In fact, a group of 44 hospitals has requested permission to file a brief that rebuts motions to dismiss that were filed by the drug manufacturers and distributors responsible for the epidemic. The hospitals’ bellwether lawsuit was initially brought by Florida-based West Boca Medical Center, which argued that hospitals should not have to “bear the costs” of the care they continue to provide as a result of the conduct of the defendants.
Recently, Judge Polster selected six of the lawsuits in the multi-district litigation to serve as “bellwether” cases, placing them on an expedited schedule. Three of the six involve Robbins Geller clients – Broward County, Florida, Monroe County, Michigan, and the Cleveland Bakers and Teamsters Pension Fund. Judge Polster has scheduled trial for three of the cases next year while eagerly pressing for a settlement that addresses this national dilemma.

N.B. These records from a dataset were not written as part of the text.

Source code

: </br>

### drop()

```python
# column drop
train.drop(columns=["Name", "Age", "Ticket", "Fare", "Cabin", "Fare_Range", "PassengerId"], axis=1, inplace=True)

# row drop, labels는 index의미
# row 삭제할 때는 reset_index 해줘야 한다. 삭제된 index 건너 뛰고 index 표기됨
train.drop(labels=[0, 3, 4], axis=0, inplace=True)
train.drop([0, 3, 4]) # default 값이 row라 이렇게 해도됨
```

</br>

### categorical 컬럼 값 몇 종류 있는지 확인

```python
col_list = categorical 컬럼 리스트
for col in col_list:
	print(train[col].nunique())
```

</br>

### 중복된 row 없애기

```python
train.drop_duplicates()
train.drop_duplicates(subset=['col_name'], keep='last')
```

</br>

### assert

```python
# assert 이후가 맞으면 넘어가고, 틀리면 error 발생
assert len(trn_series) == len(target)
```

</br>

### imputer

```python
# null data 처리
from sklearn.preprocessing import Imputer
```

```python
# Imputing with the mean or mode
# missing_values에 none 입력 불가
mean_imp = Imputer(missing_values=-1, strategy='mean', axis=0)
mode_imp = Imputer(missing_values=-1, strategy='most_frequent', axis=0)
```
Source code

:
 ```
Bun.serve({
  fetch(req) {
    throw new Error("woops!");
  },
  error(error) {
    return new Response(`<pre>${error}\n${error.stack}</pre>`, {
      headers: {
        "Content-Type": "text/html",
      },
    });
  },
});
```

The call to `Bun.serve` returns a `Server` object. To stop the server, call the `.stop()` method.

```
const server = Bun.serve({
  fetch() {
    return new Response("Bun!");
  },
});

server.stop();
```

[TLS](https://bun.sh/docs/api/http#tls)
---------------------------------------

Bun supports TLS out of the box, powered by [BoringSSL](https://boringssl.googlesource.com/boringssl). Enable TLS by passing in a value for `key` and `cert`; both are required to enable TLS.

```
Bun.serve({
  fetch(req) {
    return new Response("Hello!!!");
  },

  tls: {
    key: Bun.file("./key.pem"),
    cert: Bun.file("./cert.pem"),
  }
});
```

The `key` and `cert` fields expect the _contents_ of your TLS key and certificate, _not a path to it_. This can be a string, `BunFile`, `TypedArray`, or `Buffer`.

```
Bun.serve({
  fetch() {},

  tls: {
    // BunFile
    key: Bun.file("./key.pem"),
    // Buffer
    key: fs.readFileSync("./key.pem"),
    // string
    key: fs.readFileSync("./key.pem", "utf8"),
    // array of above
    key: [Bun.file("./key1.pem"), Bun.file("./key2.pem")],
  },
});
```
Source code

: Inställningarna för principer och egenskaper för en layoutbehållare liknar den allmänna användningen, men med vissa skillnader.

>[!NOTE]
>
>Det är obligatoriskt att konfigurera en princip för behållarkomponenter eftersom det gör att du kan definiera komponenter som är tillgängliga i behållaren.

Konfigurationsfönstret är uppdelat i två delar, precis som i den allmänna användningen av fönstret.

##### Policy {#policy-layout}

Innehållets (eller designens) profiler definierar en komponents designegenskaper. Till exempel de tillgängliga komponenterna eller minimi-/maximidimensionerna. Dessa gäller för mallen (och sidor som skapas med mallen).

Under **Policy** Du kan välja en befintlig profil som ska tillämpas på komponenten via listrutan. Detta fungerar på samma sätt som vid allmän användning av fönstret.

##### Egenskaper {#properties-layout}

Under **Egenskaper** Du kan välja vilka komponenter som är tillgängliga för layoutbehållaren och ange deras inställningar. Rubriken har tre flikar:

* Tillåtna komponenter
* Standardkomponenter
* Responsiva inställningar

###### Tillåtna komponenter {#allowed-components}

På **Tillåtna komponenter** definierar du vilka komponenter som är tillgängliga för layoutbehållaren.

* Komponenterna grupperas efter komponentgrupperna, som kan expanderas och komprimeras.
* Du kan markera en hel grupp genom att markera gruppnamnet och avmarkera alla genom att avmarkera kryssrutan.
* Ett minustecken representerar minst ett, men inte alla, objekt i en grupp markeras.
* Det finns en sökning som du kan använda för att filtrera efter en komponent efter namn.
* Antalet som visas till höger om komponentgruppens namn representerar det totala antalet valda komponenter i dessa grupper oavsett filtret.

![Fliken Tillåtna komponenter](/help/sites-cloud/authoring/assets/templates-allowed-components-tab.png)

“The opioid epidemic is a public health crisis, and fighting the manufacturers and distributors who are largely responsible for it will be a privilege,” said Geller. “Every day, Americans are dying from an opioid overdose. It’s time to put an end to that.”
Robbins Geller attorneys Paul J. Geller, Mark J. Dearman, Aelish M. Baig, Thomas E. Egler, Dory P. Antullis, Sabrina E. Tirabassi, and Bailie L. Heikkinen are leading the Firm’s efforts in prosecuting these important cases and constructing a lasting solution to this unprecedented disaster.